#### Your task
What follows is a set of records. Copy them exactly and leave out the images.

#### Records shown

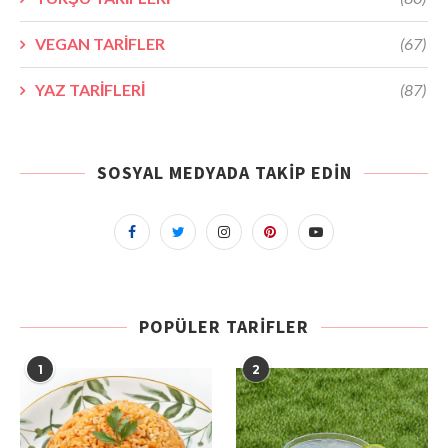
VEGAN TARİFLER
(67)
YAZ TARİFLERİ
(87)
SOSYAL MEDYADA TAKIP EDIN
POPÜLER TARIFLER
1
2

#### Written answer
VEGAN TARİFLER
(67)
YAZ TARİFLERİ
(87)
SOSYAL MEDYADA TAKIP EDIN
POPÜLER TARIFLER
1
2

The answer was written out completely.